Problem details -
Quote the article about Chris Evans word for word, from "Evans' new show, Boys" to "as a star DJ.".

Chris Evans has lost his case against his former station Virgin Radio over share options he said were still due to him after his sacking in June 2001.
Evans' new TV show has had a shaky start
After several months out of the spotlight, Evans made a faltering return to primetime Saturday night TV this year as producer of the poorly received Boys and Girls.
The Channel 4 game show, billed as the ultimate battle of the sexes, won just 5% of the audience on its debut - and was mauled by the critics.
Despite the trademark Evans brashness - or perhaps because of it - the show did not repeat the success of his earlier TV hits. In it, contestants were voted "babe" or "minger" depending on their attractiveness.
His other recent production, Five's Live With... talk show, has also been seen as being on the lame side, despite a change of host from Chris Moyles to Christian O'Connell.
Despite this, the mercurial former Tarzanogram is still famed for having made millions from his ability to capture the public's mood, a reputation built on his previous achievements.
Evans' return to Saturday nights comes nine years after the smash hit Don't Forget Your Toothbrush.
Evans' new show, Boys and Girls, has been criticised
He shot to fame in 1992, as host of The Big Breakfast, Channel 4's new early morning programme, having built his reputation as a witty prankster on the BBC's now-defunct London radio station GLR, where he started as a producer and ended up as a star DJ.
The Big Breakfast was a huge hit in the early days, beating even ITV's new breakfast station, GMTV, when it launched in 1993.
The Warrington-born star's hyperactive personality defined the show and he was catapulted from London cult personality to national celebrity.

(Stored records)
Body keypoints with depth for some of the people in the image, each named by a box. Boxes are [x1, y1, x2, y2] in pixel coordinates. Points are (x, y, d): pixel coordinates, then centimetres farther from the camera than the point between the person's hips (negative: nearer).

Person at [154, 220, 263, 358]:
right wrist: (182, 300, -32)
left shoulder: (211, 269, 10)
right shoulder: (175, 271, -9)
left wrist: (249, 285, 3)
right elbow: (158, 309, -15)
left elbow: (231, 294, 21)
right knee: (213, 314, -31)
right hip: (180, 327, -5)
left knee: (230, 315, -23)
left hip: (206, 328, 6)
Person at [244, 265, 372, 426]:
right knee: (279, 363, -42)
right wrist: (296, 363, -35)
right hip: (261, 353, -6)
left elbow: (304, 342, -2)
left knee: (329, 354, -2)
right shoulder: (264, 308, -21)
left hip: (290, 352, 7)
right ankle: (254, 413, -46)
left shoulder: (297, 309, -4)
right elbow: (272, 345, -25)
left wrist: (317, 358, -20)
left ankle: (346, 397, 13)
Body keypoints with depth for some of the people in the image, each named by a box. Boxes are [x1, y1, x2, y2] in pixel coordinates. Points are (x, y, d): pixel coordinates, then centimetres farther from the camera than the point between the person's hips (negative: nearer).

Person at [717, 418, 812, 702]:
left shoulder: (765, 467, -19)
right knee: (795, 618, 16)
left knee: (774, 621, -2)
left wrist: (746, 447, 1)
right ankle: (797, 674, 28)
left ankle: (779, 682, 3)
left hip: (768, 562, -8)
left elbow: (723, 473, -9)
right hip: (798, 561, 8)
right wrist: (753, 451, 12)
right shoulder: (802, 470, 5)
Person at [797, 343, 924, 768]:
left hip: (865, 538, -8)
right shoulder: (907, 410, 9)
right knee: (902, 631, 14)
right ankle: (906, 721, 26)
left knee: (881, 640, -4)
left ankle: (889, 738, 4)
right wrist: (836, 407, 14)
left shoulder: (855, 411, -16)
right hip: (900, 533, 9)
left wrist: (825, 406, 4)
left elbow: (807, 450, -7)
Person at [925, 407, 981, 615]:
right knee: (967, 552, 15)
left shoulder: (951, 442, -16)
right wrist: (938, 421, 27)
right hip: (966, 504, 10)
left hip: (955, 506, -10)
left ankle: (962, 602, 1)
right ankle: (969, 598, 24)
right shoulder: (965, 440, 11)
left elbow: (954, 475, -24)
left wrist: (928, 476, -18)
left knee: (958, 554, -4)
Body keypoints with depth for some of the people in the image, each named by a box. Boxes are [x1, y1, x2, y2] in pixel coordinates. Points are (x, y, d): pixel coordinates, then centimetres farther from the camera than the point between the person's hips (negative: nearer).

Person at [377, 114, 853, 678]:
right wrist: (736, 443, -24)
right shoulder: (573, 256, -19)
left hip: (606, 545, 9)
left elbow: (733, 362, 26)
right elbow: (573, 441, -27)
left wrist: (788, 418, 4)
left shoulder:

Response area -
Evans' new show, Boys and Girls, has been criticised
He shot to fame in 1992, as host of The Big Breakfast, Channel 4's new early morning programme, having built his reputation as a witty prankster on the BBC's now-defunct London radio station GLR, where he started as a producer and ended up as a star DJ.